Come ha spiegato l’avvocato Carla Camparo, difensore della LAV, durante la sua precedente arringa: “A Green Hill essere uccisi era un lusso perché i cani venivano semplicemente lasciati morire: non vi era alcun interesse a curare i cani malati. Le terapie erano costose e comunque avrebbero potuto alterare i parametri delle sperimentazioni. I beagle erano quindi semplicemente  lasciati morire (basti pensare che dalle 18 alla mattina successiva nessun presidio sanitario era garantito) o sacrificati”, insiste la Lega antivivisezione. 

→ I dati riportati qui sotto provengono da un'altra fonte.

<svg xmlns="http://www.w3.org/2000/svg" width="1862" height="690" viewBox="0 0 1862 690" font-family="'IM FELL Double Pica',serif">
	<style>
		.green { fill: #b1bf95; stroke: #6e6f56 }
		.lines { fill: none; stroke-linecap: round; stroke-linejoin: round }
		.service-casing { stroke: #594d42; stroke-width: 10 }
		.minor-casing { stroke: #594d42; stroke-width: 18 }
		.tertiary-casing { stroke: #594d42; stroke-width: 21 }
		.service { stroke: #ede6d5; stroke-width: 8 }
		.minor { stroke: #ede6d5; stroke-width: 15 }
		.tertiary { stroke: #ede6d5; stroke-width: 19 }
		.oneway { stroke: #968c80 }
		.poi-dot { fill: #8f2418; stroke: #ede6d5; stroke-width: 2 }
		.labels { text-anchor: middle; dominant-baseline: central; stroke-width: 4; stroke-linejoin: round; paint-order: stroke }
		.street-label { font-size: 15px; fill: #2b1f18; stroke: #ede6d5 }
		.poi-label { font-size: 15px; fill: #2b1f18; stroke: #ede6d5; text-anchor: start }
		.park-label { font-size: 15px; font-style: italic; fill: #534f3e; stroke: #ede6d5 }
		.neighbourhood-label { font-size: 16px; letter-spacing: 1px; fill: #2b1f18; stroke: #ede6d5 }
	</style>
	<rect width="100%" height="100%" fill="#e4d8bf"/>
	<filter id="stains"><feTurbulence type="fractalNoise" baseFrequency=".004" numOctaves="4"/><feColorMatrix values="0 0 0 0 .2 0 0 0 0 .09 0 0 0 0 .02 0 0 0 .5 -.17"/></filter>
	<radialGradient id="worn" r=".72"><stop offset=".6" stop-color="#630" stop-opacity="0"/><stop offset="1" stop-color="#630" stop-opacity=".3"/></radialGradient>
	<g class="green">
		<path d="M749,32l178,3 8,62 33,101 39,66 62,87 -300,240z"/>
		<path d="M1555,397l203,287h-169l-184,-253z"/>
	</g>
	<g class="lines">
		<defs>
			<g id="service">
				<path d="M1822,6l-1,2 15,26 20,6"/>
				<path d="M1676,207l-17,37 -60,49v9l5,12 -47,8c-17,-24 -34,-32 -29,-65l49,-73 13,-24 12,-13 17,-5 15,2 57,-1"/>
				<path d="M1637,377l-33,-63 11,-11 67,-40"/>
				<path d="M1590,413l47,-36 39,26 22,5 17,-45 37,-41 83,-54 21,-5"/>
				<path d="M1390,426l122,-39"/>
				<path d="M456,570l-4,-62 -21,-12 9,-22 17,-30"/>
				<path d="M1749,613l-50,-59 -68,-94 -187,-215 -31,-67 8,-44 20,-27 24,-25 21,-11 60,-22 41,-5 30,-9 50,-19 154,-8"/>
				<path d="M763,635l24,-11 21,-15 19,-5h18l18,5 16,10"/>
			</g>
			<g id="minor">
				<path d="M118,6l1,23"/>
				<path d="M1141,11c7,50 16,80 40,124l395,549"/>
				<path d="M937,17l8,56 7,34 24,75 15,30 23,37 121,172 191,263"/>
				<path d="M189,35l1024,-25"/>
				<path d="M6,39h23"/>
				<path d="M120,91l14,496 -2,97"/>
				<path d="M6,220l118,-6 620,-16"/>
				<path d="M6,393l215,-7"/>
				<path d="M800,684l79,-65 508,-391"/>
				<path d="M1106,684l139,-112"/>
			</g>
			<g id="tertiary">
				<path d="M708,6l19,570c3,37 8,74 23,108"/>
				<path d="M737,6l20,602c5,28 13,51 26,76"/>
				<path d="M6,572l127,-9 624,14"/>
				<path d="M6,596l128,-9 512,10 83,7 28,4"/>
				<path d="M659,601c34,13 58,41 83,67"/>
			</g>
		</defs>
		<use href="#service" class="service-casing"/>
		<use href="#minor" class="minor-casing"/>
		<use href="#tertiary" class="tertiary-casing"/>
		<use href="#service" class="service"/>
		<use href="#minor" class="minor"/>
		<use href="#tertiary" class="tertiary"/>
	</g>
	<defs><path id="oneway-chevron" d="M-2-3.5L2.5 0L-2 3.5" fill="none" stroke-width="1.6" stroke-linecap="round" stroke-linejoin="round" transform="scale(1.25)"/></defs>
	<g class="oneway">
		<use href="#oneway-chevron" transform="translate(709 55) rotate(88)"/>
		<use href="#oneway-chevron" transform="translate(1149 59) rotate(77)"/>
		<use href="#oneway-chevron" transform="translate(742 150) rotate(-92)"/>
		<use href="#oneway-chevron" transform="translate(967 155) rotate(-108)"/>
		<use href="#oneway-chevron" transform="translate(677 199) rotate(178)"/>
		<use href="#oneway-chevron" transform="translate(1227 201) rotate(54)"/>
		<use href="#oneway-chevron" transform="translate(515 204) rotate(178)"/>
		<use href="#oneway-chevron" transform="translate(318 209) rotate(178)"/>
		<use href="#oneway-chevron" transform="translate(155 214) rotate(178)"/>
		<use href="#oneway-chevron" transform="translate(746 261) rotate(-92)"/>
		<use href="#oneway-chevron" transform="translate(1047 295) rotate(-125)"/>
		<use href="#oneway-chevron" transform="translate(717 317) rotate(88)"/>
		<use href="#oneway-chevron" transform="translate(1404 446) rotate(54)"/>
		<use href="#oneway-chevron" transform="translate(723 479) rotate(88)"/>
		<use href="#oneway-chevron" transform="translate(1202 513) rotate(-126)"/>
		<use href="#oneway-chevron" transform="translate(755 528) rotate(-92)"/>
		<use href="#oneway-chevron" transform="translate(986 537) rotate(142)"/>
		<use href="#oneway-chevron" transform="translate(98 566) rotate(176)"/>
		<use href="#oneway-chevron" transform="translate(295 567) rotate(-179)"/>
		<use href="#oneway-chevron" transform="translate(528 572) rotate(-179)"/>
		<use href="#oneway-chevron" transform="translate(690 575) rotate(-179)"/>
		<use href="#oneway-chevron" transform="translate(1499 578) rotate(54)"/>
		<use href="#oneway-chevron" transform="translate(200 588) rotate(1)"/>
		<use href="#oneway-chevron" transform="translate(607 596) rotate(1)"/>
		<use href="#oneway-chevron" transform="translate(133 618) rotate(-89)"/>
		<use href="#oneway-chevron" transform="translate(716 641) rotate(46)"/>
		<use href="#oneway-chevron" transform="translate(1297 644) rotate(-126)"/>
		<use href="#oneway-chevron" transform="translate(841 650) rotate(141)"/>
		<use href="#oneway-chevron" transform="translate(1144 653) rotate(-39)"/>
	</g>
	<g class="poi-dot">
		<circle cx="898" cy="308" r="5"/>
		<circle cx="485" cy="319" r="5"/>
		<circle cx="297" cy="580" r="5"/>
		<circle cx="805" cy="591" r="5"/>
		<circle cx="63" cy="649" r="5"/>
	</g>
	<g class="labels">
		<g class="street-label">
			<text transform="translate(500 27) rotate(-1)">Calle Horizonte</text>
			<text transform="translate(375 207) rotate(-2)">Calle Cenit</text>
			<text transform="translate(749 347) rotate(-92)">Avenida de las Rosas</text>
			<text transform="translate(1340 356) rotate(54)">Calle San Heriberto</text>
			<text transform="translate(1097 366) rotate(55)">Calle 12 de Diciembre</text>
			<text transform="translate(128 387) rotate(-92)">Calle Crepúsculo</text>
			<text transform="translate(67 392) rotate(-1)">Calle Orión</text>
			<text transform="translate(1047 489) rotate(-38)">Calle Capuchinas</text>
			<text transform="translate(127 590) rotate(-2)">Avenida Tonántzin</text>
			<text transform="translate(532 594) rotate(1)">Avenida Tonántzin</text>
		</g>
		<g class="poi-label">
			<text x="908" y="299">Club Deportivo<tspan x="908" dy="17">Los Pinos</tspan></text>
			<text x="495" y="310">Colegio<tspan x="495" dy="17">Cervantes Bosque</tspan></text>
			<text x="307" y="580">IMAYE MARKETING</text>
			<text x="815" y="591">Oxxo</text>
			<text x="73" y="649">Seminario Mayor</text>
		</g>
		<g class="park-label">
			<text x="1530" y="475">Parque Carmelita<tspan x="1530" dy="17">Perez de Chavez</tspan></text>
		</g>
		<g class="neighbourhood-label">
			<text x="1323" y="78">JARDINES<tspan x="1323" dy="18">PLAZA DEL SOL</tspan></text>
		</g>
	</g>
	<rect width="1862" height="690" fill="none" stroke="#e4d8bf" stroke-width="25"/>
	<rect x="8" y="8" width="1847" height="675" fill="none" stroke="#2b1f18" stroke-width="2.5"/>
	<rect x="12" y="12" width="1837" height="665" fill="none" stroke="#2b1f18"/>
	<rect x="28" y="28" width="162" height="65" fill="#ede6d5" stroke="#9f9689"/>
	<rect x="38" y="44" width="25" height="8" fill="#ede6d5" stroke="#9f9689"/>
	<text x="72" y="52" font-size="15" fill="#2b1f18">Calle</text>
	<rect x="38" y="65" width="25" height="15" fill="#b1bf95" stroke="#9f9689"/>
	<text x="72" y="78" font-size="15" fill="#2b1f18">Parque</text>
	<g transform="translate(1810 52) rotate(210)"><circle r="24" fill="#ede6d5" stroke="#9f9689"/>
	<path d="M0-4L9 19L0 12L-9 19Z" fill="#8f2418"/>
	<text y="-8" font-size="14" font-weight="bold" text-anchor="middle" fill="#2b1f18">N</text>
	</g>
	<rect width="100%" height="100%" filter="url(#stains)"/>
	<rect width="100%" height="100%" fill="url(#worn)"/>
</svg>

“Negli ultimi anni la sensibilità collettiva verso gli animali è fortemente accresciuta, tanto che cani e gatti sono parte della famiglia per un numero sempre più ampio di persone – conclude  la LAV – Altrettanto emblematico di una evoluzione in atto, è il divieto di allevare cani a fini sperimentali e altre limitazioni, introdotto nel nostro Paese nel 2014 con il Decreto Legislativo n.26/2014 sulla sperimentazione animale, in conseguenza del quale Green Hill non può riaprire: un cambiamento normativo storico, il cui dibattito politico era molto intenso proprio all’epoca del sequestro di Green Hill. In considerazione di questa sensibilità collettiva più matura, la giurisprudenza – e così si è espresso il Tribunale di Brescia nel condannare Green Hill - non può considerare “normale” il maltrattamento ad animali destinati ad attività produttive: non è normale che i cani fossero costretti a ingerire/respirare segatura come accaduto ai beagle, né che fosse presente un solo veterinario per quasi 3mila cani, tutti aspetti oggetto delle due sentenze di condanna emesse a carico di Green Hill”, attacca ancora la LAV.   La LAV ricorda che, dopo questa attesa pronuncia, il 22 novembre il Tribunale di Brescia dovrà esprimersi nel cosiddetto processo “Green Hill bis” che vede imputati due veterinari Asl per falso ideologico, omissioni e alcuni dipendenti della società per falsa testimonianza: sarà un’occasione importante per accertare complicità e omissioni in maltrattamenti e uccisioni “facili”. L’Associazione ringrazia gli avvocati Vittorio Arena e Carla Campanaro per la puntuale assistenza fornita, insieme allo staff dell’Ufficio Legale LAV. Così chiude la nota della Lega antivivisezione.

Pronta la replica di Green Hill: "In riferimento al comunicato stampa diffuso dalla LAV in vista del verdetto della Suprema Corte di Cassazione, Green Hill rispettando il lavoro della magistratura a cui ribadisce totale fiducia, conferma l’estraneità alle accuse che, ricorda, non fanno riferimento a maltrattamenti comunemente intesi come hanno volutamente fatto intendere alcune campagne animaliste, ma riguardano comportamenti e azioni messe in essere non conformi alle caratteristiche etologiche dei cani di razza beagle".